*** Entries shown Section Begins ***

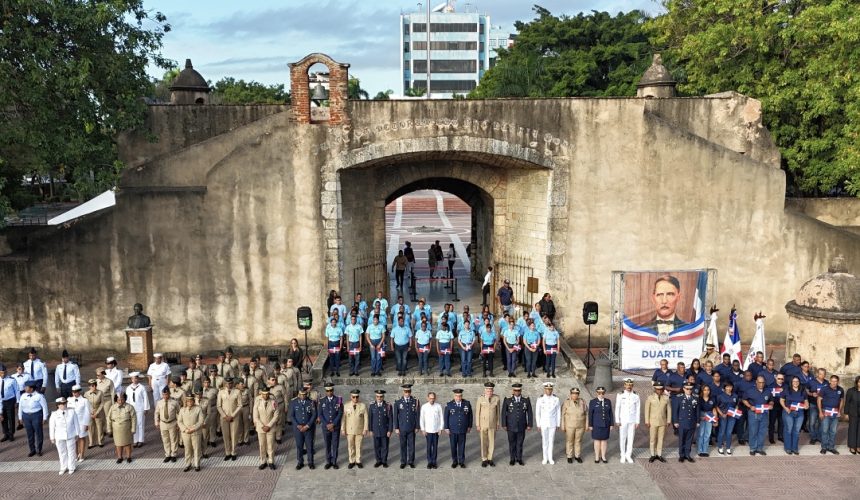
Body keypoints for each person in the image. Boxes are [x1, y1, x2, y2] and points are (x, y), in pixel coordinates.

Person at [501, 383, 532, 466]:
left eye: (518, 390)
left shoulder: (526, 399)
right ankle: (512, 458)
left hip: (522, 425)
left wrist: (530, 424)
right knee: (512, 443)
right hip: (511, 425)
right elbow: (504, 412)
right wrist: (504, 424)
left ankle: (519, 458)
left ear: (521, 391)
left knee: (520, 443)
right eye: (515, 390)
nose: (517, 392)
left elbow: (530, 412)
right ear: (513, 391)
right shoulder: (507, 399)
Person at [742, 375, 773, 456]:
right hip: (753, 413)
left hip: (765, 413)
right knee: (753, 431)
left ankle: (760, 448)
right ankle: (753, 448)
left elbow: (771, 400)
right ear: (756, 382)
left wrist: (771, 404)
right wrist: (749, 406)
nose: (761, 384)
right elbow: (744, 399)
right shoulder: (750, 390)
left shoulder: (768, 391)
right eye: (759, 382)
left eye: (763, 382)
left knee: (762, 431)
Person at [49, 397, 80, 475]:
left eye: (64, 403)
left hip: (70, 434)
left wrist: (77, 433)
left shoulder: (72, 412)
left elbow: (76, 423)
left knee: (71, 451)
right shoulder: (54, 414)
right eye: (62, 404)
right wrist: (52, 437)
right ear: (58, 405)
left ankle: (71, 467)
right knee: (61, 452)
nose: (64, 405)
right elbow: (52, 426)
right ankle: (63, 467)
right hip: (59, 436)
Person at [289, 388, 318, 469]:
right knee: (299, 446)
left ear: (307, 394)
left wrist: (307, 426)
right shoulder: (294, 402)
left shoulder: (311, 402)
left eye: (304, 394)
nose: (303, 396)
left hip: (308, 428)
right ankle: (300, 462)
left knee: (309, 446)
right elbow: (291, 415)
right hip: (298, 429)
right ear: (299, 394)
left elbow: (314, 415)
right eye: (301, 394)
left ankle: (311, 462)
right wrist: (298, 425)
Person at [444, 388, 472, 468]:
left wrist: (469, 426)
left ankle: (461, 461)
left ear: (462, 396)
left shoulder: (467, 403)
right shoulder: (449, 404)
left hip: (463, 429)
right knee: (453, 446)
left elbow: (470, 416)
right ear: (454, 396)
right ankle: (454, 461)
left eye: (460, 396)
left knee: (462, 446)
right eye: (456, 396)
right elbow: (446, 417)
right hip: (453, 429)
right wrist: (446, 427)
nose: (458, 398)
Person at [18, 380, 48, 456]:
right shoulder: (23, 395)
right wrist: (20, 417)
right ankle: (32, 450)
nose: (25, 388)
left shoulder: (39, 396)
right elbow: (20, 407)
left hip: (36, 415)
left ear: (31, 388)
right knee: (29, 434)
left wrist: (45, 417)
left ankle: (39, 449)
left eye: (26, 387)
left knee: (38, 433)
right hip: (26, 416)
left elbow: (44, 407)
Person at [643, 382, 671, 463]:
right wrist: (647, 421)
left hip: (662, 421)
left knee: (661, 439)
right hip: (653, 421)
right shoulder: (650, 398)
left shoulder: (666, 398)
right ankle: (652, 454)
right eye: (657, 389)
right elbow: (647, 410)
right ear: (655, 389)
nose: (659, 391)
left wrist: (668, 420)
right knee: (652, 439)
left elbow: (669, 410)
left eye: (660, 389)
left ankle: (659, 454)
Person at [393, 383, 419, 468]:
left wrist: (417, 426)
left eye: (408, 391)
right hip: (402, 427)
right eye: (405, 391)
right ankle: (403, 461)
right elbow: (395, 415)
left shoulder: (415, 401)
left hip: (411, 427)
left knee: (411, 445)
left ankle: (411, 461)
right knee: (403, 445)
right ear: (403, 392)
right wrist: (396, 427)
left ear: (410, 392)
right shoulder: (398, 402)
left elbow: (417, 415)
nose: (407, 393)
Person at [615, 378, 640, 464]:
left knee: (631, 438)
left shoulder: (636, 395)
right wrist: (617, 420)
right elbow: (617, 408)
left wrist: (637, 421)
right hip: (623, 420)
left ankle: (628, 455)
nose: (629, 387)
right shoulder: (620, 395)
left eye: (630, 385)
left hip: (632, 420)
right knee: (622, 437)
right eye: (627, 385)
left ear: (632, 386)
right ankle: (622, 454)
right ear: (624, 385)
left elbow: (638, 409)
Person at [318, 383, 344, 469]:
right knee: (327, 444)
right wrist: (327, 425)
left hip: (335, 427)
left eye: (331, 390)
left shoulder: (338, 400)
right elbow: (320, 414)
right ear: (325, 391)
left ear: (333, 390)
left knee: (335, 444)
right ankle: (328, 461)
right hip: (326, 427)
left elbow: (340, 413)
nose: (329, 392)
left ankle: (334, 462)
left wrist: (333, 424)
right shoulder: (322, 401)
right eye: (327, 391)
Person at [818, 374, 845, 455]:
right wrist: (820, 412)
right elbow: (819, 400)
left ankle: (831, 447)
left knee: (833, 431)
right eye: (832, 381)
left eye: (835, 381)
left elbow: (842, 401)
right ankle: (824, 447)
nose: (834, 383)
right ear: (830, 381)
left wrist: (840, 411)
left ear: (838, 382)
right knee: (825, 430)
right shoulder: (824, 389)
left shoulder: (840, 389)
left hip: (835, 413)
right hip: (825, 412)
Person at [475, 382, 501, 467]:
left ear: (493, 390)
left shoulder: (496, 398)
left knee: (492, 442)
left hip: (492, 423)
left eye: (491, 390)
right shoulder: (480, 399)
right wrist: (477, 424)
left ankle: (490, 458)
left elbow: (498, 412)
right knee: (483, 442)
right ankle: (484, 458)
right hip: (483, 424)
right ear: (485, 390)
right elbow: (477, 412)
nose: (489, 392)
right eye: (488, 390)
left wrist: (497, 423)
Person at [152, 386, 180, 463]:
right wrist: (156, 422)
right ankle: (167, 454)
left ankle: (173, 454)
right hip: (163, 423)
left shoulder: (175, 402)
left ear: (169, 394)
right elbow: (156, 413)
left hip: (172, 422)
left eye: (167, 394)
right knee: (165, 439)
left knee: (173, 439)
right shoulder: (159, 402)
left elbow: (179, 413)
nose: (165, 396)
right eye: (164, 394)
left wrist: (178, 423)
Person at [780, 376, 807, 455]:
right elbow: (781, 400)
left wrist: (807, 405)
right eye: (794, 381)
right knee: (789, 430)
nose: (796, 383)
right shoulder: (786, 390)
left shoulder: (802, 390)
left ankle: (795, 448)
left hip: (800, 413)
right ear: (791, 382)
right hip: (789, 412)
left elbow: (806, 400)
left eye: (797, 381)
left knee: (797, 431)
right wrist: (785, 408)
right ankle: (788, 448)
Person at [672, 383, 699, 462]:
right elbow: (675, 411)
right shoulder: (679, 398)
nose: (689, 390)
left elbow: (697, 411)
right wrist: (676, 421)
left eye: (690, 389)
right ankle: (681, 455)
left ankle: (687, 454)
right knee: (682, 439)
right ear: (683, 389)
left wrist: (697, 421)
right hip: (682, 422)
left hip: (692, 422)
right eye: (687, 389)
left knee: (689, 439)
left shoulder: (695, 398)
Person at [535, 382, 561, 465]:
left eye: (550, 389)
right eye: (547, 389)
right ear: (544, 390)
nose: (548, 391)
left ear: (552, 390)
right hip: (543, 423)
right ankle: (545, 458)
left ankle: (550, 457)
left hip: (552, 423)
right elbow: (537, 413)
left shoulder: (556, 399)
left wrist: (558, 424)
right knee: (544, 441)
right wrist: (538, 424)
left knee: (551, 441)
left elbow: (558, 412)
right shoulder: (540, 399)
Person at [560, 387, 587, 463]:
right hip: (570, 425)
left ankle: (577, 456)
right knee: (570, 441)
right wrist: (562, 425)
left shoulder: (582, 402)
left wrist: (587, 424)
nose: (575, 395)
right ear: (570, 394)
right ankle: (569, 456)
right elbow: (562, 415)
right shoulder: (566, 402)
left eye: (576, 394)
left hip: (580, 425)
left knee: (578, 441)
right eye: (573, 394)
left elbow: (586, 414)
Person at [108, 392, 136, 463]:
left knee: (127, 443)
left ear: (125, 399)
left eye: (122, 399)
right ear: (116, 400)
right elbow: (108, 419)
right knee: (118, 444)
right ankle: (120, 457)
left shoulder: (129, 407)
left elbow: (133, 418)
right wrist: (109, 429)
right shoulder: (112, 407)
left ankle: (129, 457)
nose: (120, 401)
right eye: (118, 400)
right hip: (116, 428)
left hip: (126, 427)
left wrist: (133, 428)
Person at [217, 377, 242, 461]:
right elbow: (219, 406)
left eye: (230, 383)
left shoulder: (237, 392)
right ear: (225, 384)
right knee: (225, 435)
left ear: (233, 383)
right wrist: (224, 416)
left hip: (234, 417)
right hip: (224, 417)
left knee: (234, 435)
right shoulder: (221, 392)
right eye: (227, 383)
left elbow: (240, 405)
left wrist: (232, 415)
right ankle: (227, 452)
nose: (229, 385)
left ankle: (233, 452)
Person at [343, 389, 368, 469]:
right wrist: (343, 429)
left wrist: (365, 429)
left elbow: (366, 418)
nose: (355, 399)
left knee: (359, 446)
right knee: (351, 446)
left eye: (357, 397)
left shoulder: (363, 405)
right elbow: (343, 419)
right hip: (349, 430)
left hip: (359, 429)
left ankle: (358, 460)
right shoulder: (346, 406)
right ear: (351, 397)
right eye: (353, 397)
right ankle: (351, 460)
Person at [587, 386, 613, 463]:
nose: (601, 394)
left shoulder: (608, 401)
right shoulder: (593, 402)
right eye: (599, 393)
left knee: (604, 441)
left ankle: (603, 456)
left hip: (606, 424)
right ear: (596, 393)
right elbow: (590, 414)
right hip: (596, 424)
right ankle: (597, 456)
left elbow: (610, 413)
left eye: (602, 393)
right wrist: (590, 425)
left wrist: (611, 424)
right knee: (597, 441)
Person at [369, 389, 393, 468]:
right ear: (376, 397)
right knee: (377, 446)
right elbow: (370, 419)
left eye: (381, 396)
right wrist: (370, 430)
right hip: (375, 430)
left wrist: (389, 430)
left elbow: (390, 419)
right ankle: (378, 460)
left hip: (384, 430)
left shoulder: (388, 405)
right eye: (378, 397)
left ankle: (384, 461)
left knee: (385, 446)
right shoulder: (372, 406)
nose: (379, 398)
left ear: (383, 397)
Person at [67, 384, 91, 463]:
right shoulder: (69, 400)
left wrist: (86, 423)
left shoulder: (85, 400)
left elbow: (87, 412)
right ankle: (76, 454)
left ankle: (82, 454)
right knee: (74, 439)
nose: (74, 393)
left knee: (81, 438)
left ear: (79, 392)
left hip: (81, 422)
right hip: (72, 423)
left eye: (76, 392)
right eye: (73, 392)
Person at [420, 391, 444, 469]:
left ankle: (434, 461)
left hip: (436, 430)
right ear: (427, 398)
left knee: (435, 446)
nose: (432, 400)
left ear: (435, 398)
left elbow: (441, 418)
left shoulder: (438, 406)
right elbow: (422, 419)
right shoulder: (424, 406)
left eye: (433, 398)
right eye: (430, 398)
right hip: (428, 430)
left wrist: (441, 428)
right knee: (429, 446)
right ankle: (429, 461)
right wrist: (423, 429)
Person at [125, 372, 149, 447]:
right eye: (133, 378)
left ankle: (140, 440)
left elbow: (145, 398)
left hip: (140, 408)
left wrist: (146, 408)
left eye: (136, 378)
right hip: (132, 408)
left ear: (138, 379)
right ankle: (135, 440)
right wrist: (127, 409)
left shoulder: (142, 387)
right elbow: (127, 399)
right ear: (131, 379)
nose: (135, 380)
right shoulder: (128, 388)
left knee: (140, 424)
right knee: (133, 424)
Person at [806, 366, 828, 445]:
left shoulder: (827, 383)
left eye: (823, 374)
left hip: (823, 405)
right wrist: (811, 394)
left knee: (820, 422)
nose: (822, 375)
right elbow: (806, 390)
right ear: (817, 374)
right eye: (820, 374)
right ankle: (813, 437)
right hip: (813, 404)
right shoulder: (811, 381)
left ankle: (818, 437)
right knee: (812, 422)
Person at [696, 384, 717, 457]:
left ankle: (705, 450)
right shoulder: (699, 398)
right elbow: (697, 410)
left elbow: (714, 409)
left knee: (707, 434)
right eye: (705, 390)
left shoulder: (712, 399)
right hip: (701, 414)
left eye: (708, 390)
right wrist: (699, 417)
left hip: (710, 415)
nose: (706, 391)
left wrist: (715, 420)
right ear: (702, 391)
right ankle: (699, 450)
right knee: (701, 434)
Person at [0, 363, 19, 442]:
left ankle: (11, 434)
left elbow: (17, 391)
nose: (3, 374)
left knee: (11, 417)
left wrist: (17, 401)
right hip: (1, 401)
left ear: (6, 372)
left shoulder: (12, 380)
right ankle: (6, 434)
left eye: (4, 372)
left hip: (10, 401)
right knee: (3, 418)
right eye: (1, 372)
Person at [84, 379, 105, 448]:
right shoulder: (86, 394)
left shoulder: (100, 393)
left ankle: (100, 441)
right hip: (89, 412)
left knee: (99, 427)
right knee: (90, 428)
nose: (94, 387)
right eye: (92, 386)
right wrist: (90, 413)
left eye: (95, 385)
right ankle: (91, 442)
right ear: (89, 386)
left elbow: (102, 403)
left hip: (98, 411)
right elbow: (85, 405)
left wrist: (97, 412)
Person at [768, 372, 785, 444]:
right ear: (776, 378)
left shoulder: (786, 386)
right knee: (772, 422)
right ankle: (771, 437)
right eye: (779, 378)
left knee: (781, 422)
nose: (780, 380)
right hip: (774, 406)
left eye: (782, 379)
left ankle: (780, 436)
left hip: (782, 406)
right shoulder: (771, 386)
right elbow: (768, 396)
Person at [845, 375, 860, 455]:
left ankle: (858, 446)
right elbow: (847, 402)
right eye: (859, 382)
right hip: (853, 413)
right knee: (852, 430)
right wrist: (846, 413)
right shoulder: (851, 391)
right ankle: (852, 446)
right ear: (857, 382)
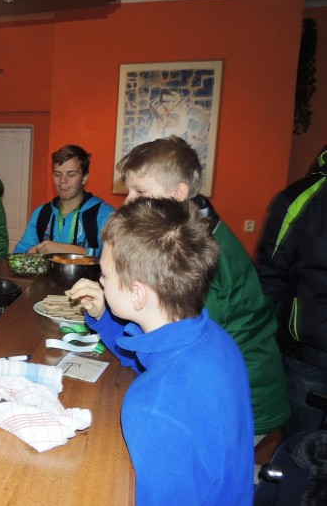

*** Entries shown Section Ends ***

Every line from the start of the material through the line holding "right shoulder: (54, 414)" must be returned exactly, and the pictures must not.

Body keypoints for each person in the image. Boxes are [x1, y1, x2, y2] and points are (x, y), in pixel coordinates.

Person at [501, 383, 532, 466]:
left eye: (518, 390)
left shoulder: (526, 399)
right ankle: (512, 458)
left hip: (522, 425)
left wrist: (530, 424)
right knee: (512, 443)
right hip: (511, 425)
right elbow: (504, 412)
right wrist: (504, 424)
left ankle: (519, 458)
left ear: (521, 391)
left knee: (520, 443)
right eye: (515, 390)
nose: (517, 392)
left elbow: (530, 412)
right ear: (513, 391)
right shoulder: (507, 399)
Person at [742, 375, 773, 456]:
right hip: (753, 413)
left hip: (765, 413)
right knee: (753, 431)
left ankle: (760, 448)
right ankle: (753, 448)
left elbow: (771, 400)
right ear: (756, 382)
left wrist: (771, 404)
right wrist: (749, 406)
nose: (761, 384)
right elbow: (744, 399)
right shoulder: (750, 390)
left shoulder: (768, 391)
right eye: (759, 382)
left eye: (763, 382)
left knee: (762, 431)
Person at [49, 397, 80, 475]:
left eye: (64, 403)
left hip: (70, 434)
left wrist: (77, 433)
left shoulder: (72, 412)
left elbow: (76, 423)
left knee: (71, 451)
right shoulder: (54, 414)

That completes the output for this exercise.